The initiative, though in the very early stages, is laudable but a few important caveats are worth bearing in mind. From where will the HEC find the teaching staff for such a large number of universities?
Primary and secondary schooling is the foundation upon which higher education is built, and for a country where large numbers of pupils drop out of school once they hit teenage years, an expanded higher education system is going to stand on a very weak footing.
Perhaps bringing higher education closer to the people can increase enrolment rates, but if the crop of incoming students has received poor quality education and university teachers are under qualified, the system can end up doing more harm than good.
Upgrading our primary and secondary school system is vital to building a quality higher education system in the country and moving towards the goals laid out in Vision 2025.
It is critical to keep in mind that education is not about quantity alone, but also quality. Increasing the number of universities can look like progress if one is simply counting the campuses, but weighing the quality of the graduates and the rigours of the curriculum is a bigger priority at the moment.
The HEC should be commended for taking an initiative to make education more accessible to the people, but it would be better if its efforts were matched by the provincial governments to reform their school systems to ensure that students are being adequately prepared for the challenges of a university education.
This raises a chicken and the egg problem.

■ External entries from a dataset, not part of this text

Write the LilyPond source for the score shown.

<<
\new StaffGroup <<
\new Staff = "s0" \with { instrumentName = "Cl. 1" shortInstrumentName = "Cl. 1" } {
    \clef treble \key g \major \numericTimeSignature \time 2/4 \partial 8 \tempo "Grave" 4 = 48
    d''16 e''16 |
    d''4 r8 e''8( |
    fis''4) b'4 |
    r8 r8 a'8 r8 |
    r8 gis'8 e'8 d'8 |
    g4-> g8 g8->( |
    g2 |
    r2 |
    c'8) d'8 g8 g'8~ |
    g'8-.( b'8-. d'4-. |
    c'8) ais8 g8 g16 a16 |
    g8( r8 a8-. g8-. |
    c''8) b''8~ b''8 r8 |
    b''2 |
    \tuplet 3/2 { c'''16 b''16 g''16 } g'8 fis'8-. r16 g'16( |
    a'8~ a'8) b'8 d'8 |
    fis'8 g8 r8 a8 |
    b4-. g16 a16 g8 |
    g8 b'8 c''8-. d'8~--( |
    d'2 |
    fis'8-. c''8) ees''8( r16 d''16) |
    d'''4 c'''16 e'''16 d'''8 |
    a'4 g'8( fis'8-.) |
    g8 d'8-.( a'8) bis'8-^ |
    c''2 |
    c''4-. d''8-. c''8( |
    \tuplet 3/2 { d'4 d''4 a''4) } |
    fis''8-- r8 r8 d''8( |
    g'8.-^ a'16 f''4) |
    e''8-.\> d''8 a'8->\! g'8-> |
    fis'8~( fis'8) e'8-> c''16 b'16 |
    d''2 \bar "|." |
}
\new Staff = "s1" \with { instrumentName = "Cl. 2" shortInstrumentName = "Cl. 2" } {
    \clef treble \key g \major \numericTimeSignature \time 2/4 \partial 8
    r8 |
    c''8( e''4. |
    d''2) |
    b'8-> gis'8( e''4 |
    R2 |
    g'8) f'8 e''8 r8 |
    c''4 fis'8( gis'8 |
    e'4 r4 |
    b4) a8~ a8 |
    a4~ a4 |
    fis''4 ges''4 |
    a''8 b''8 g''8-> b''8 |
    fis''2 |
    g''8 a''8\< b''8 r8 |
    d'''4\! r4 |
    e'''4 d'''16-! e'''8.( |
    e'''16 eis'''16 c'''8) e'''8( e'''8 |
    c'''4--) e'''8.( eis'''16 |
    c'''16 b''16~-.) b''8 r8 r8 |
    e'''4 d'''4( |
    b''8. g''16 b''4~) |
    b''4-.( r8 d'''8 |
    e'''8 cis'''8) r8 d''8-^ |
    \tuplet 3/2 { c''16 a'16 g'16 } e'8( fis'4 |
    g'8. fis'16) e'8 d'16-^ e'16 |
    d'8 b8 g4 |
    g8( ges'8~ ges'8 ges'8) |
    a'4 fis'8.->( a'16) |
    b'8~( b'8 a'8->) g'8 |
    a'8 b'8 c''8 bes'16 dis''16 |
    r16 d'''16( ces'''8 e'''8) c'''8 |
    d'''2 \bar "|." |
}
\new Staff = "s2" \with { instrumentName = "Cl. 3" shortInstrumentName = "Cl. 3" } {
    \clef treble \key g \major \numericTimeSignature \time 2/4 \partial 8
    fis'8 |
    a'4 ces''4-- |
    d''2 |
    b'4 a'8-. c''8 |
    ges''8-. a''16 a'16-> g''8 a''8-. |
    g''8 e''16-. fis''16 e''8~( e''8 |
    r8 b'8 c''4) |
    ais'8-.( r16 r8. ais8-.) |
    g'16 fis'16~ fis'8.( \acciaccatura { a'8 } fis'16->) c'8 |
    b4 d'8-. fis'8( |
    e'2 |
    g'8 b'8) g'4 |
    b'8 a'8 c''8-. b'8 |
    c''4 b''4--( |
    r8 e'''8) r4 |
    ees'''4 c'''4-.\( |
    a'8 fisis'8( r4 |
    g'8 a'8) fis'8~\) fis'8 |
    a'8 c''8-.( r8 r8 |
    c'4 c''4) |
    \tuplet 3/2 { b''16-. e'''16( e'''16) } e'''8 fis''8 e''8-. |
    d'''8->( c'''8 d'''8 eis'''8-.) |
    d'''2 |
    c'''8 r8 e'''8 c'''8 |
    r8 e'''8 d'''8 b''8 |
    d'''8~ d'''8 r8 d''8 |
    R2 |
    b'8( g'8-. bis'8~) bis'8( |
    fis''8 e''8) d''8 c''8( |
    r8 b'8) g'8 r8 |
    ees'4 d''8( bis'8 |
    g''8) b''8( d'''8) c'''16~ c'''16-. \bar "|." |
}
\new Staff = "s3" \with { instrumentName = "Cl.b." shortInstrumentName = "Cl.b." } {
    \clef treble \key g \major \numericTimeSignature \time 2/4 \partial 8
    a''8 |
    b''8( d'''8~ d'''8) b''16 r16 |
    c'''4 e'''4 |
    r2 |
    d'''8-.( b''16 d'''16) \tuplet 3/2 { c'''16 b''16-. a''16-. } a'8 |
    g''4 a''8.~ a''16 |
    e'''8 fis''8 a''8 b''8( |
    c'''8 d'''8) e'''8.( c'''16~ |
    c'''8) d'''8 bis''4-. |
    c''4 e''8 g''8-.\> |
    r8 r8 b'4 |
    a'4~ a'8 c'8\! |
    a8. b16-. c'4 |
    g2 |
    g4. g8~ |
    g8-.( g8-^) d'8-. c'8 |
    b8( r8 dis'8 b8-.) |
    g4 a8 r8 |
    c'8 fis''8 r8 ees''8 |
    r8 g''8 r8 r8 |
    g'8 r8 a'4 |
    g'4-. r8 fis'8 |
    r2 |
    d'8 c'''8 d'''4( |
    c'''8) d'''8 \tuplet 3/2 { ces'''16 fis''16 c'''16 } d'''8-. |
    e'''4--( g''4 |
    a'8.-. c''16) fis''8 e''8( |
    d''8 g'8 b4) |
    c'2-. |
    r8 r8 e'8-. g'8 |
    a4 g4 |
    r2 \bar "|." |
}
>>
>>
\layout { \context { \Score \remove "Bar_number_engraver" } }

In order to have good quality schooling, you need well-qualified and trained teachers which can only come from a good quality higher education system. So improving the quality of education in Pakistan and making it more easily available for every citizen is a larger enterprise than what one institution alone can manage.
The HEC should supplement its initiative with a report detailing where in its opinion the secondary school curriculum is letting down its students, and make concrete suggestions for curricular reforms. That would help start a useful conversation in the country about all that is needed to improve the state of our public educational systems.